A corrente de distribuição do motor 1.6 THP 165 cv do Peugeot 2008 deveria durar a vida útil do veículo, mas proprietários e oficinas especializadas documentam estiramento prematuro a partir de 60.000 km, muito antes do esperado para um componente sem intervalo de substituição definido. A causa central está nos tensores hidráulicos sub-dimensionados e nas guias de plástico que perdem resistência com o calor e com óleo fora da especificação. A ação correta é inspecionar o sistema de distribuição com scanner de fases a cada revisão a partir de 60.000 km e substituir o kit completo ao primeiro sinal de desgaste.
Por que a corrente estica antes do previsto
O motor 1.6 THP (família Prince, código EP6CDT) foi desenvolvido em parceria PSA e BMW com foco em desempenho: injeção direta de combustível, variação de fase dupla (admissão e escapamento via sistema VVT) e turbocompressor. A corrente de distribuição, em vez de correia dentada convencional, foi escolhida para eliminar trocas periódicas e reduzir custo de manutenção ao longo da vida do veículo.
O problema está na cadeia de componentes que mantém essa corrente tensionada. O tensor principal é hidráulico: ele depende da pressão do óleo do motor para empurrar um êmbolo contra a corrente e mantê-la firme. Em cada arranque a frio, há um intervalo de 2 a 5 segundos em que a pressão de óleo ainda não se estabeleceu completamente. Nesses segundos, a corrente fica sem tensão adequada, bate nas guias e produz o ruído metálico característico.
Repetido ao longo de milhares de arranques, esse ciclo desgasta progressivamente a corrente, o tensor e as guias de nylon reforçado. O resultado é estiramento antes do esperado, com consequências que vão do aumento de consumo à falha catastrófica do motor.
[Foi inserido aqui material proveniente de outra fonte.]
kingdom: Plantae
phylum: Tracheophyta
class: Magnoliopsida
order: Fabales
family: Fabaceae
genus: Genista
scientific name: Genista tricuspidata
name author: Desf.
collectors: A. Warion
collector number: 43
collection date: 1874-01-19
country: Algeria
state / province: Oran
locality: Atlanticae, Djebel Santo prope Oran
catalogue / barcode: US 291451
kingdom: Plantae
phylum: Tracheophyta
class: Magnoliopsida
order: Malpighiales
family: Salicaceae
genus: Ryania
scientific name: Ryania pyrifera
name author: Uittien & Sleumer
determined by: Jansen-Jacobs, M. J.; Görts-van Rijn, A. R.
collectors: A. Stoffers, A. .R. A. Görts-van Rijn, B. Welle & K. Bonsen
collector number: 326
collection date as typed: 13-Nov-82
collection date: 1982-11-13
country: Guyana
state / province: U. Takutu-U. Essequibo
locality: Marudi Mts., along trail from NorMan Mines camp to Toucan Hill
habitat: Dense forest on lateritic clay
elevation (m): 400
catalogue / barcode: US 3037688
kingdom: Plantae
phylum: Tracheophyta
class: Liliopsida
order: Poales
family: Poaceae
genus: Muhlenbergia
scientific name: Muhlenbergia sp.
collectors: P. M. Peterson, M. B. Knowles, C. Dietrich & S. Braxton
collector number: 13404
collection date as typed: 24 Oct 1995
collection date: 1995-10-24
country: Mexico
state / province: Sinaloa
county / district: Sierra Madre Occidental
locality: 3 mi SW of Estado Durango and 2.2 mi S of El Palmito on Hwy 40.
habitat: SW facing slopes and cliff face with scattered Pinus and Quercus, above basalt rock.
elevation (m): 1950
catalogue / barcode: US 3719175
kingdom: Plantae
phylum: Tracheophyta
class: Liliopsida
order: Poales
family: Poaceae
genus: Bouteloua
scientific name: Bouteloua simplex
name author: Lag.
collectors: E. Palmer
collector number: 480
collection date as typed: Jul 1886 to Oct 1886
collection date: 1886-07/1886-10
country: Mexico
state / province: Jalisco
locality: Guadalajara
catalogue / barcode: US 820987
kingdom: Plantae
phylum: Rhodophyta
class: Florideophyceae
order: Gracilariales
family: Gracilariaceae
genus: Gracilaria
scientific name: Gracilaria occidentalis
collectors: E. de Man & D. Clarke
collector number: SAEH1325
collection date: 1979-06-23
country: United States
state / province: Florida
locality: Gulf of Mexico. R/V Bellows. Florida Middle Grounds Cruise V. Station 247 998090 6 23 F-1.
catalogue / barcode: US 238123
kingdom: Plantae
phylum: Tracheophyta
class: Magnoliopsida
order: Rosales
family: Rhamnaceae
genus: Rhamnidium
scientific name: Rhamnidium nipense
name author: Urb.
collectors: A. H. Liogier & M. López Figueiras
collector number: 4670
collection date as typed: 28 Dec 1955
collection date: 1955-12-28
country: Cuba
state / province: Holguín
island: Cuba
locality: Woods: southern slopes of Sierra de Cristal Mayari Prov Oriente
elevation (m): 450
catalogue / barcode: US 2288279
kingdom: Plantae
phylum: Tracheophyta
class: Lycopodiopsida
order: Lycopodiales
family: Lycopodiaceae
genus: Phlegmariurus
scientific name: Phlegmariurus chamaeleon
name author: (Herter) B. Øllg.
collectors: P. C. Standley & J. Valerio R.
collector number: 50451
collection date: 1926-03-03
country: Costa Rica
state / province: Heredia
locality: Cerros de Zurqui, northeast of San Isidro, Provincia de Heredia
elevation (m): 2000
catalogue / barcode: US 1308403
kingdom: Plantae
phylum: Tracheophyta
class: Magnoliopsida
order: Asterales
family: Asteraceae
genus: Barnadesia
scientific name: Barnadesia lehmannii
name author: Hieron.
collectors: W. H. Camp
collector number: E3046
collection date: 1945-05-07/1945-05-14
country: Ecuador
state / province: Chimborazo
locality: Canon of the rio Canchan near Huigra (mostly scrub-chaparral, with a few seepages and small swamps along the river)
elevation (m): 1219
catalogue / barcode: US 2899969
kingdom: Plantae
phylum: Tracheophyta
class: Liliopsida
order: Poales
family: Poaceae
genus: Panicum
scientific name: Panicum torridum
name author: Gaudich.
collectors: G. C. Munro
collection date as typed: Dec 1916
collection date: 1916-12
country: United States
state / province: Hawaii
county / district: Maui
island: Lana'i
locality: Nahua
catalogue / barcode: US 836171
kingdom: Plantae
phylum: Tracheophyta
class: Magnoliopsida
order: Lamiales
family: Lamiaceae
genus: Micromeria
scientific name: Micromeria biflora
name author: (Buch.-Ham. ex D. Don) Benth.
Os fatores que agravam o problema no Brasil
No contexto do mercado brasileiro, três fatores amplificam o risco de estiramento prematuro no THP:
O primeiro é o uso de óleos fora da especificação. Oficinas não familiarizadas com o THP frequentemente usam 10W-40 semissintético ou mineral, que não atende à viscosidade exigida pelo tensor hidráulico do motor. O tensor foi projetado para óleo de baixa viscosidade (5W-30 ACEA C2/C3) que pressuriza rapidamente no arranque.
O segundo é o intervalo de troca alongado além do recomendado. Proprietários que chegam a 15.000 ou 20.000 km entre trocas comprometem a qualidade do óleo e reduzem sua capacidade de lubrificar o tensor com eficiência.
O terceiro é o calor. O Brasil opera com temperaturas ambiente superiores às da Europa, onde o motor foi desenvolvido. Motores que operam em trânsito urbano parado por longos períodos acumulam mais calor nas guias de distribuição, acelerando o enrijecimento e eventual rachadura do nylon.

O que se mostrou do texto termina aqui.